Nursing care begins with an assessment. Curley recommends asking the person if he or she is a veteran, since many people do not automatically share that information. Nurses can screen for depression or PTSD and assess the veteran’s support system, which is critical to reintegration. Service members will be screened six months after returning from a deployment.
LCDR Pamela Herbig Wall, NC, USN, PMHNP-BC, recommends nurses assess veterans for any difficulties re-entering civilian life.
“Nurses are always assessing for problems,” said LCDR Pamela Herbig Wall, NC, USN, PMHNP-BC, and a Jonas Veterans Healthcare Scholar. “And we are in step with everyone else trying to get the best care for the patient.”
Veterans may be reluctant to seek mental health care due to stigmas associated with such conditions.
Complaints of sleeplessness, difficulty concentrating, short-term memory losses--symptoms of TBI or PTSD--should alert the nurse to ask a few more questions and perhaps refer to outside resources or a U.S. Department of Veterans Affairs (VA) health facility. Differentiating which condition the veteran suffers from often requires an interview with a skilled clinician, according to the VA.
The VA has developed guidelines of best practices when caring for patients with these conditions. It also offers an online educational program about military cultural competence, something helpful when communicating and interacting with veterans and their families.
Preparing for the future
The Jonas Center has established the Jonas Nursing Scholars Program for Veterans Health and is supporting 54 doctoral nursing students committed to veterans’ health. Those nurses can help educate other nurses and nursing students. A pilot cohort with five military nursing doctoral students at the University of San Diego Hahn School of Nursing began the program in 2011.

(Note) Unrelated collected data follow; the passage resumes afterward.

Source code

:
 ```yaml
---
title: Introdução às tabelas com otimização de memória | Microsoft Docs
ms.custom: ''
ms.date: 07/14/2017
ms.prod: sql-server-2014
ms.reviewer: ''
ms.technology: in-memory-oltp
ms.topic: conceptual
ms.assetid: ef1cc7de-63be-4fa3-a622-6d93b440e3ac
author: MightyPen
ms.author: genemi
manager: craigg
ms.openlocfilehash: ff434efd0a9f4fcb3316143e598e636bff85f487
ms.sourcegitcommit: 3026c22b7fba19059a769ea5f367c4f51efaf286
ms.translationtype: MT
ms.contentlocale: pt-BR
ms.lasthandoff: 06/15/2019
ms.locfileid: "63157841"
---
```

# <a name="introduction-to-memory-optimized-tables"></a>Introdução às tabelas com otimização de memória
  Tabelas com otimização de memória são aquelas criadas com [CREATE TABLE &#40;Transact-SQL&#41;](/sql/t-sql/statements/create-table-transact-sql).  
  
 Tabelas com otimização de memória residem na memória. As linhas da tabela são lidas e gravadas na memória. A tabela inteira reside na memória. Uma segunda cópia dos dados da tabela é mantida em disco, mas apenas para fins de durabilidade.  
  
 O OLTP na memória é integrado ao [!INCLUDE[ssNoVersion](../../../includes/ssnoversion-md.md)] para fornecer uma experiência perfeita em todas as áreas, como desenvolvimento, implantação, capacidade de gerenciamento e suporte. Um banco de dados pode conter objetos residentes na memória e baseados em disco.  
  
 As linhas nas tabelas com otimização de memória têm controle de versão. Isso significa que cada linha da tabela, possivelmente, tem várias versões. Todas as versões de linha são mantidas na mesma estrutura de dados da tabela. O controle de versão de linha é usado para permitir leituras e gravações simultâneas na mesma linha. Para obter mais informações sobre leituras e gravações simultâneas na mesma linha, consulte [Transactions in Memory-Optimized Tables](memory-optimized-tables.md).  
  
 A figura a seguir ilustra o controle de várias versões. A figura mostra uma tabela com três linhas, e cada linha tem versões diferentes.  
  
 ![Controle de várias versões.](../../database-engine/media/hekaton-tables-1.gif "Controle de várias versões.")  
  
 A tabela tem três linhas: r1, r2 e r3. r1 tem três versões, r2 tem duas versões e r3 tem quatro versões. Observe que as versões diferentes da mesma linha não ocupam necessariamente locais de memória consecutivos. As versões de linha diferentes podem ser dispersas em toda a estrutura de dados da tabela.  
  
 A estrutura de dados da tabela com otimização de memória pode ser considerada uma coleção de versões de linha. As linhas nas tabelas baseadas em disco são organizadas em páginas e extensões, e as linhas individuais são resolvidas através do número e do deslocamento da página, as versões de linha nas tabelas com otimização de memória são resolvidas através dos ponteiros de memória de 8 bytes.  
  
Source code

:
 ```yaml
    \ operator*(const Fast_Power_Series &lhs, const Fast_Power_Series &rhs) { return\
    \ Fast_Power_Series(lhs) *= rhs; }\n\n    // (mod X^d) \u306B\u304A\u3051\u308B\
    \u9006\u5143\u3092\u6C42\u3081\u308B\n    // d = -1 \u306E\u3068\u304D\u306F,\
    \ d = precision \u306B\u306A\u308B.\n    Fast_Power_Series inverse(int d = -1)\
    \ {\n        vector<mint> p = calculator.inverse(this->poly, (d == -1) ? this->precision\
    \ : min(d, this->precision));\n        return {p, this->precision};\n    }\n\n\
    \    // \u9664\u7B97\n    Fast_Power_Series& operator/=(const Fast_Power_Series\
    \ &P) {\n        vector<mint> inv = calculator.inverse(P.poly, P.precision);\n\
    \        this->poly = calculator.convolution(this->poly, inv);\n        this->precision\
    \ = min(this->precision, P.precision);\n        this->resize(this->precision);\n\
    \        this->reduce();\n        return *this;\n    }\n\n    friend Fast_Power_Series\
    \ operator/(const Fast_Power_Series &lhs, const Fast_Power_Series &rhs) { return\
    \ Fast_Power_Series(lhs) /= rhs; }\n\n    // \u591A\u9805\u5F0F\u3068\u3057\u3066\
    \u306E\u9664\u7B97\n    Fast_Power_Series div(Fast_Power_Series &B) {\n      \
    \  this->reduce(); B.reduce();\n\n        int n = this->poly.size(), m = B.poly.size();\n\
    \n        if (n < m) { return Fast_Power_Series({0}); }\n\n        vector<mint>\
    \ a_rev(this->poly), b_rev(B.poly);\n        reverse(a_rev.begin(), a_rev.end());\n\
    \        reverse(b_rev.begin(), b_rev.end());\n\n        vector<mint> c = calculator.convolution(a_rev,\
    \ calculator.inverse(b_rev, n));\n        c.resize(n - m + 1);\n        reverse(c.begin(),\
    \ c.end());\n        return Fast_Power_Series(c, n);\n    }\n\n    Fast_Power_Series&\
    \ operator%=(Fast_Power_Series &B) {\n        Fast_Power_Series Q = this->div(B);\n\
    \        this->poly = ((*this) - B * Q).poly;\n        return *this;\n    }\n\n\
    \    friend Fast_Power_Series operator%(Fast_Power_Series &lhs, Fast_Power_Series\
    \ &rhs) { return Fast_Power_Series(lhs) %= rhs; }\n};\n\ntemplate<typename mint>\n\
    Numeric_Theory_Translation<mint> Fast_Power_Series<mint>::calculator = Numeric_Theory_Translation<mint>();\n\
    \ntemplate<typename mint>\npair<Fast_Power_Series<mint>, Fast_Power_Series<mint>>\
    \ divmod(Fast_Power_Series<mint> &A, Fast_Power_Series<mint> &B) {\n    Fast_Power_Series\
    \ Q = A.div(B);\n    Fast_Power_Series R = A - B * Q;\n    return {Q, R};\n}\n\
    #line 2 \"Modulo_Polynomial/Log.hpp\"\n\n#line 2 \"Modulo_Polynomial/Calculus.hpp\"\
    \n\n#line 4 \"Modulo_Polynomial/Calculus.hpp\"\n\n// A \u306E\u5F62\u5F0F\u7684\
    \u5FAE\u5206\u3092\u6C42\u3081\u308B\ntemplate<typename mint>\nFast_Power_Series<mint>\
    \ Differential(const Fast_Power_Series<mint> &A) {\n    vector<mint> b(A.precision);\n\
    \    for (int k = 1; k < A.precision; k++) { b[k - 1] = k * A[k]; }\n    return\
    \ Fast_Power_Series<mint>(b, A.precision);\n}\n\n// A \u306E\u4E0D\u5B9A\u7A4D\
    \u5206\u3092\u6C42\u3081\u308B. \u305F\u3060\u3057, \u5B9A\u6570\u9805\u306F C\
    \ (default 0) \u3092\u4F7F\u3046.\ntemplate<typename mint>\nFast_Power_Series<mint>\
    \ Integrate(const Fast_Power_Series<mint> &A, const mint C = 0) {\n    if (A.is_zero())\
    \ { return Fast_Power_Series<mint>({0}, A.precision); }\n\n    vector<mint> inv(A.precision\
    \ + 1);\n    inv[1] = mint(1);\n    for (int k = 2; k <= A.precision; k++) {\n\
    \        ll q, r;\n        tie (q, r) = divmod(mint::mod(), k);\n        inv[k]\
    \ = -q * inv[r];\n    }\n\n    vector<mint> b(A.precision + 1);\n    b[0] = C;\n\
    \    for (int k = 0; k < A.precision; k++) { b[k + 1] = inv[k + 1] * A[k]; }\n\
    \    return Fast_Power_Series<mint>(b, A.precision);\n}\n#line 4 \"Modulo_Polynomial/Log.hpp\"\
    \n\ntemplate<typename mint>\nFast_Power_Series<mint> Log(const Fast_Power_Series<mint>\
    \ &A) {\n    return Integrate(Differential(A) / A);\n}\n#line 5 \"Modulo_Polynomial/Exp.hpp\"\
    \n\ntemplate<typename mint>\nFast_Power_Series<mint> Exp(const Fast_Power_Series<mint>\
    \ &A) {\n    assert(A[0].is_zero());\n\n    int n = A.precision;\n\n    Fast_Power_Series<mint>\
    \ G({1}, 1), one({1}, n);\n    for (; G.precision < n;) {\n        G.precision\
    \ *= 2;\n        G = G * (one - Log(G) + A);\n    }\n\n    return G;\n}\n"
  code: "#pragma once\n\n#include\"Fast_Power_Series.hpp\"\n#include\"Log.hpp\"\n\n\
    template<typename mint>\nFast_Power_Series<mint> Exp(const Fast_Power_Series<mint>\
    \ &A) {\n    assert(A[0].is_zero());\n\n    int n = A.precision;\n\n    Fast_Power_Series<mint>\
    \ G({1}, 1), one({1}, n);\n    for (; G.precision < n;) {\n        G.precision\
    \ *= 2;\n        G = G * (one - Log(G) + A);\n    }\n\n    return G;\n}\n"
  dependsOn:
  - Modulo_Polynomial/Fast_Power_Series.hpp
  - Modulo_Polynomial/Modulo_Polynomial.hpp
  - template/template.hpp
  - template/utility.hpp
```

“Another reason we are focused on the doctoral level is there is so much we don’t know about traumatic brain injury and post-traumatic stress, and this is where nursing care has every opportunity to develop new practices,” Curley said.
The center is working on securing other funding to increase resources.
“Our goal is to do much more,” said Curley, who encourages nursing organizations to work together to help the nation’s veterans.
“There are so many great things going on right now in communities across the country to help veterans,” Curley said. “At the Jonas Center, we felt our mission was to work on the health needs and get them back on their feet to make the transition from wartime to peace time.”